Implementing automatic differentiation is rather involved and faces subtle issues (for instance, perturbation confusion), so it is preferable to rely on existing libraries rather than implementing it from scratch. Of course, the algorithm complexity depends on the specific programming language.
Given a programming language with powerful enough abstraction, relatively simple implementations allow impressive results. This is the case for Lisp dialects. (See scmutils, implemented in Scheme and described in the notation appendix of Structure and Interpretation of Classical Mechanics; note that scmutils also implements symbolic differentiation, not to be confused.)
Most commonly used, but less powerful languages (e.g., C/C++) require significantly more intricated design patterns. Several libraries are available. E.g., ADOL-C allows arbitrary differentiation order using operator over-loading in C++, both for forward and reverse modes.

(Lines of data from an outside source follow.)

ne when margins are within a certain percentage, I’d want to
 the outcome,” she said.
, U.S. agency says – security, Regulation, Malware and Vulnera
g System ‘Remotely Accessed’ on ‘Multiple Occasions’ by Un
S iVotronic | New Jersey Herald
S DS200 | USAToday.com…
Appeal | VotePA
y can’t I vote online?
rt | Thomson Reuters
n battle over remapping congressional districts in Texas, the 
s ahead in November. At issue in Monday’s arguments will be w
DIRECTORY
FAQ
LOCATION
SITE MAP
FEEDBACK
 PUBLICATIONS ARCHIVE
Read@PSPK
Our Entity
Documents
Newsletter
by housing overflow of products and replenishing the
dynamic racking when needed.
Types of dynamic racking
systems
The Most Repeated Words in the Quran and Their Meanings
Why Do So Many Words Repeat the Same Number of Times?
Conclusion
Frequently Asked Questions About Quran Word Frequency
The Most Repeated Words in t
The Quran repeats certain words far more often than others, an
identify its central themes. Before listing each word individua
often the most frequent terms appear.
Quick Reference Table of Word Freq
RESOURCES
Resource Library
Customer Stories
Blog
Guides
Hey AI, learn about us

However, its usage requires to write C/C++ code in a peculiar form (recording operation on a so-called tape structure) that assumes a good understanding of the underlying implementation (the documentation is clear, but has a rather steep learning curve). Furthermore, all operators and function must be defined in terms of dual numbers. External functions need to be registered first and, while this is a welcome feature of the library, it is difficult to use. The alternative is to re-implement a function from scratch, that can be easy (e.g., a power operator) or cumbersome (e.g., a Bessel function). Other libraries like ADEPT are easier to use and have a friendly documentation, but are limited to first derivatives. More libraries for different programming languages are listed at autodiff.org.

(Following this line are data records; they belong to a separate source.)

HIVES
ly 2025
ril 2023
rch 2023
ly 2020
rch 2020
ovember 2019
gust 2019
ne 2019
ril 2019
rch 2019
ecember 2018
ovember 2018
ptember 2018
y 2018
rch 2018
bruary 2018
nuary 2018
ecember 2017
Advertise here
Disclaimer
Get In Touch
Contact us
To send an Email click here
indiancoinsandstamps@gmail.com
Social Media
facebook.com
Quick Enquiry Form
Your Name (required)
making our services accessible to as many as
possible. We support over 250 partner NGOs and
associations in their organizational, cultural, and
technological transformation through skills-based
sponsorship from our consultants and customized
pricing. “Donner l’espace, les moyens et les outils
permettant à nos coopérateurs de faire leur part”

Automatic differentiation solves all the main issues related to finite differences and symbolic differentiation. The usage problems outlined above are more related to autodiff not being widely used, rather than with intrinsic limitations of the algorithm. (And to the lack of abstraction in specific languages, but this is a fundamental problem not specific to autodiff.) Fortunately, advances in machine learning and AI are bringing deserved attention to it.
One powerful and user-friendly implementation is available (unsurprisingly) in Python. Autograd computes arbitrary order reverse-mode autodiff with a simple and intuitive interface. Registering external functions is fairly easy, and several Numpy and Scipy functions are already available anyway.